▸ ЗАДАНИЕ:
Перепишите все приведённые ниже данные дословно, строка за строкой. Изображения в ответ не включайте.

▸ ПРЕДСТАВЛЕННЫЕ ДАННЫЕ:
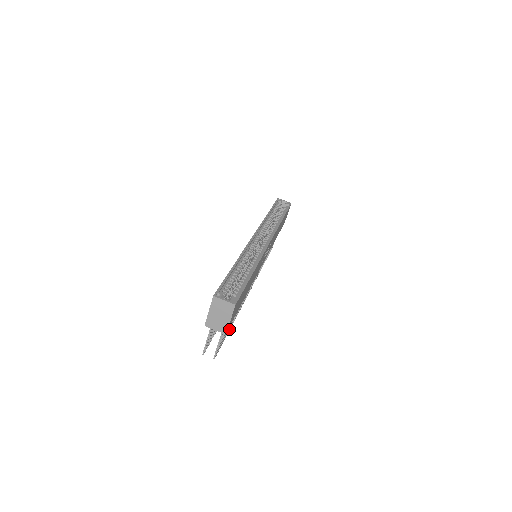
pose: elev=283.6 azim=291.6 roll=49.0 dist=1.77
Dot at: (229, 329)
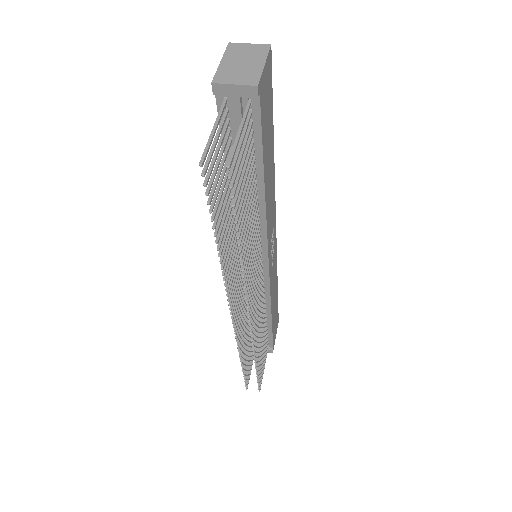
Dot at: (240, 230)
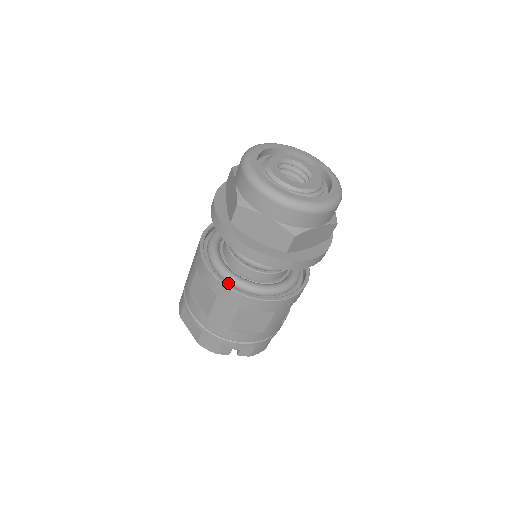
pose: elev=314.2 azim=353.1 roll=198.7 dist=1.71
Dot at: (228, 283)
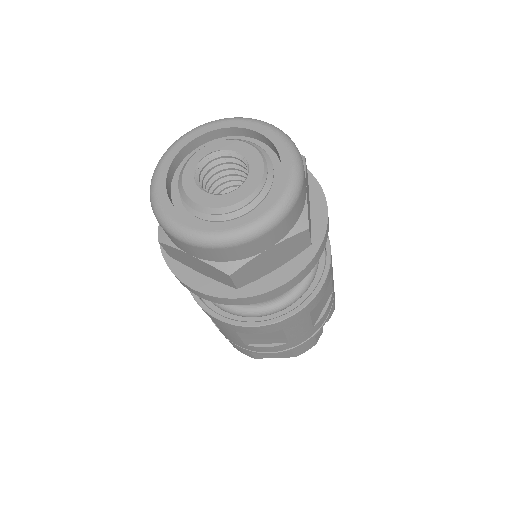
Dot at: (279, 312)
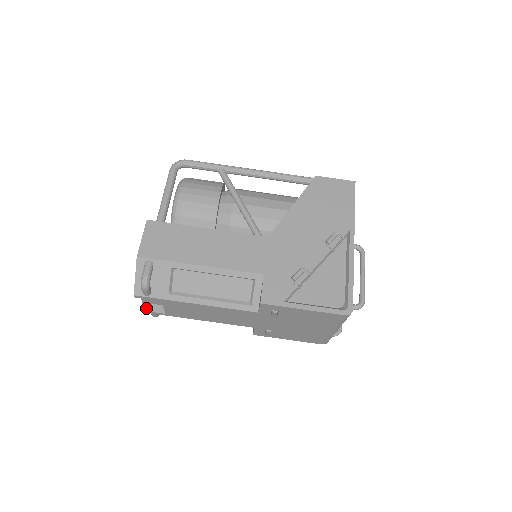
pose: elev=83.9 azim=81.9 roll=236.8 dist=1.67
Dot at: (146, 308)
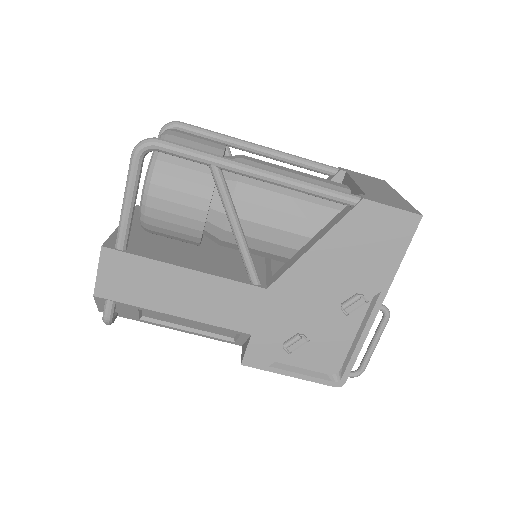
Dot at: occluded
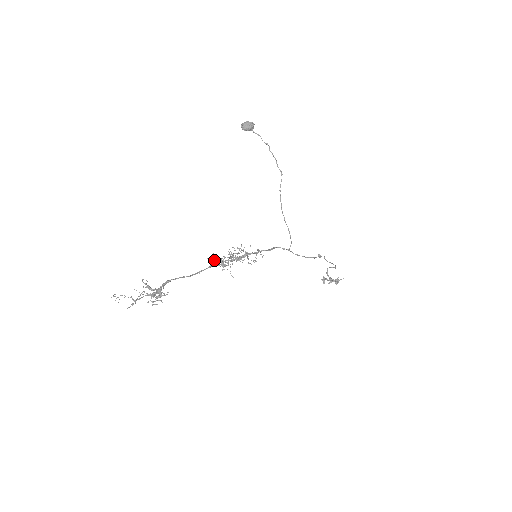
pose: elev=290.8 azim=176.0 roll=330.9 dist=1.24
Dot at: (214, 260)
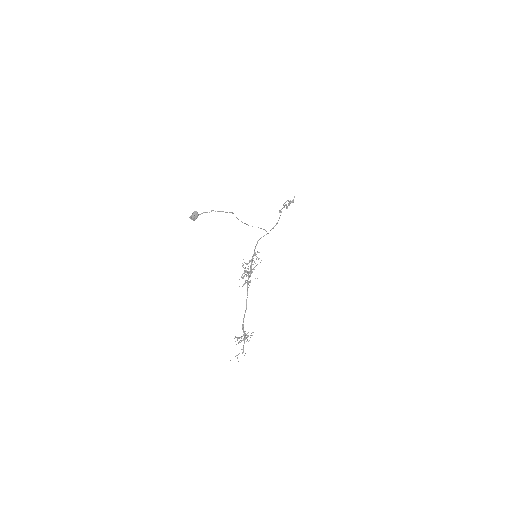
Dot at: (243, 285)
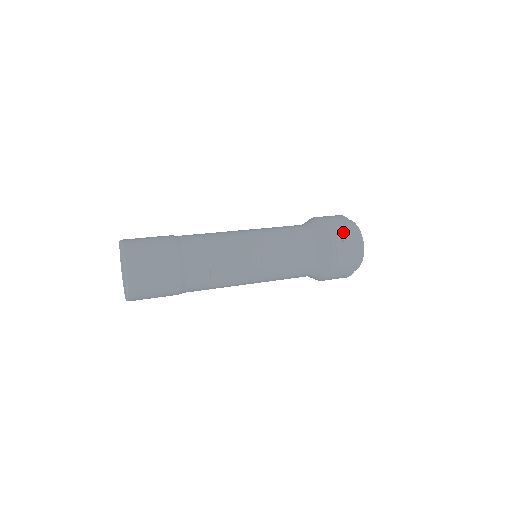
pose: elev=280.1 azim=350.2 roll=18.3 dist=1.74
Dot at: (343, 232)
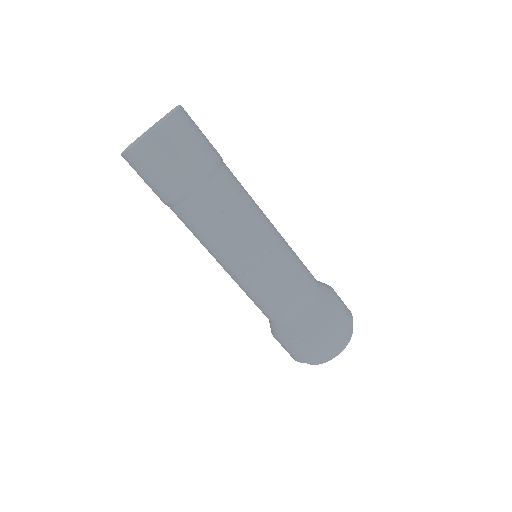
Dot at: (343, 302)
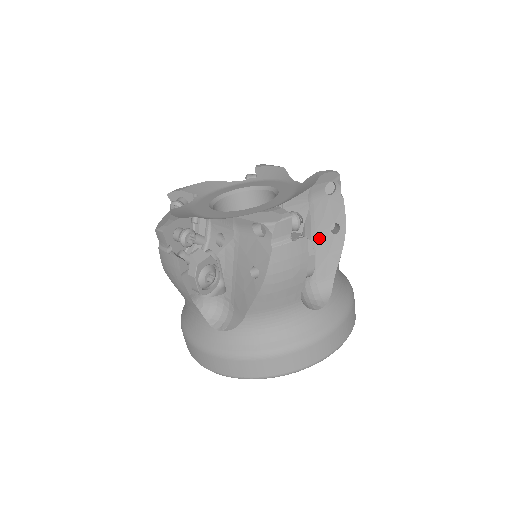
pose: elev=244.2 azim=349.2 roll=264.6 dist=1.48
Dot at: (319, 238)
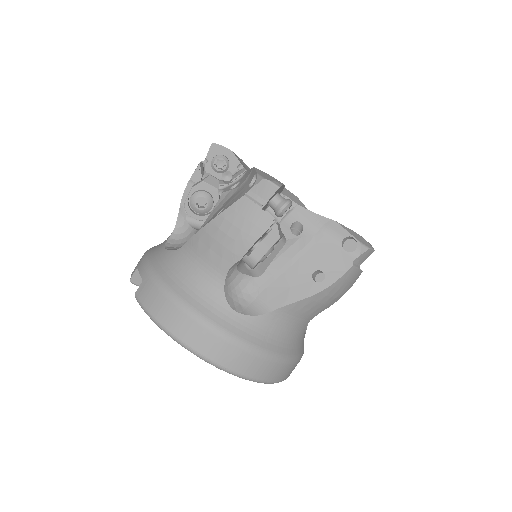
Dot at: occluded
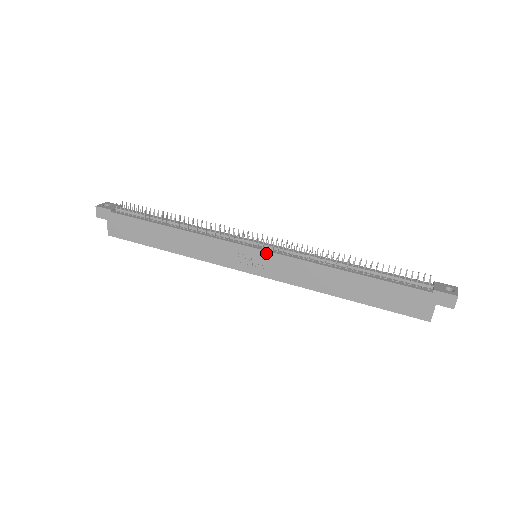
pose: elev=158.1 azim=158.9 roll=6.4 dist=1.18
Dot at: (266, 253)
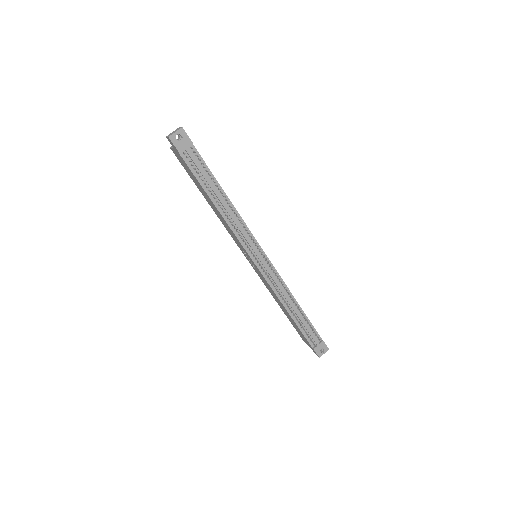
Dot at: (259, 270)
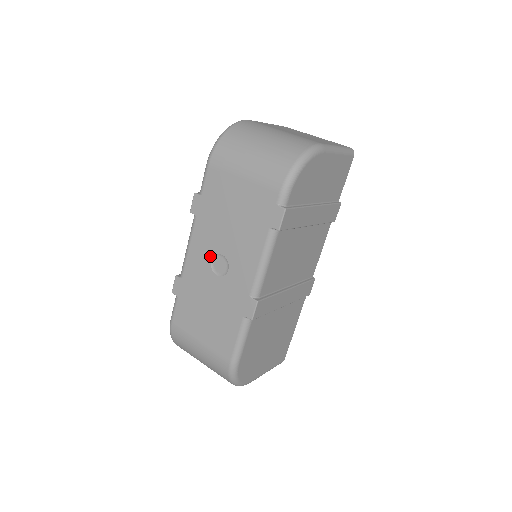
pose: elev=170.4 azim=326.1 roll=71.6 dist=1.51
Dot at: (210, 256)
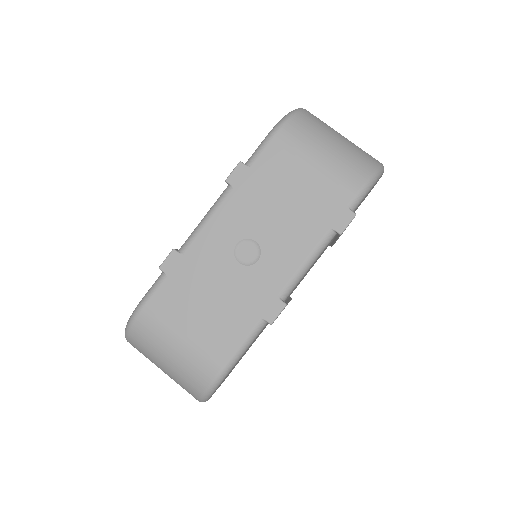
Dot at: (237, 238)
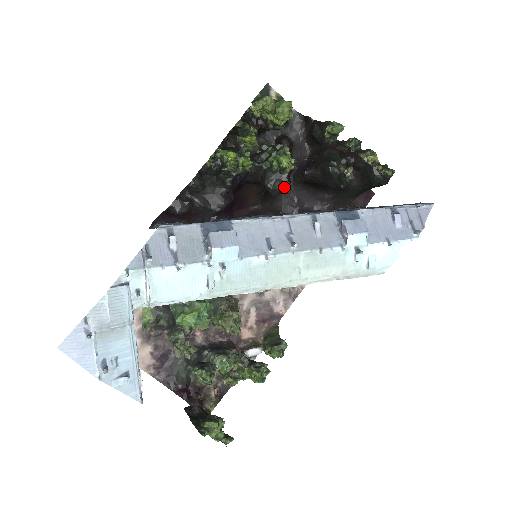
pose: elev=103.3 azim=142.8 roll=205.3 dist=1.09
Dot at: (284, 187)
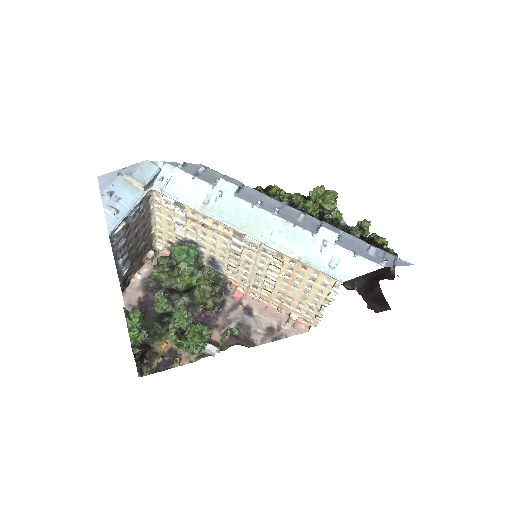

▸ ОТВЕТ НА ЗАДАНИЕ:
pose: elev=283.6 azim=291.6 roll=49.0 dist=1.77
Dot at: (229, 329)
Dot at: (240, 230)
pose: elev=314.2 azim=353.1 roll=198.7 dist=1.71
Dot at: (228, 283)
Dot at: (279, 312)
pose: elev=83.9 azim=81.9 roll=236.8 dist=1.67
Dot at: (146, 308)
Dot at: occluded
pose: elev=290.8 azim=176.0 roll=330.9 dist=1.24
Dot at: (214, 260)
Dot at: (243, 285)
pose: elev=280.1 azim=350.2 roll=18.3 dist=1.74
Dot at: (343, 232)
Dot at: (343, 302)
pose: elev=244.2 azim=349.2 roll=264.6 dist=1.48
Dot at: (319, 238)
Dot at: occluded
pose: elev=158.1 azim=158.9 roll=6.4 dist=1.18
Dot at: (266, 253)
Dot at: (259, 270)
pose: elev=170.4 azim=326.1 roll=71.6 dist=1.51
Dot at: (210, 256)
Dot at: (237, 238)
pose: elev=103.3 azim=142.8 roll=205.3 dist=1.09
Dot at: (284, 187)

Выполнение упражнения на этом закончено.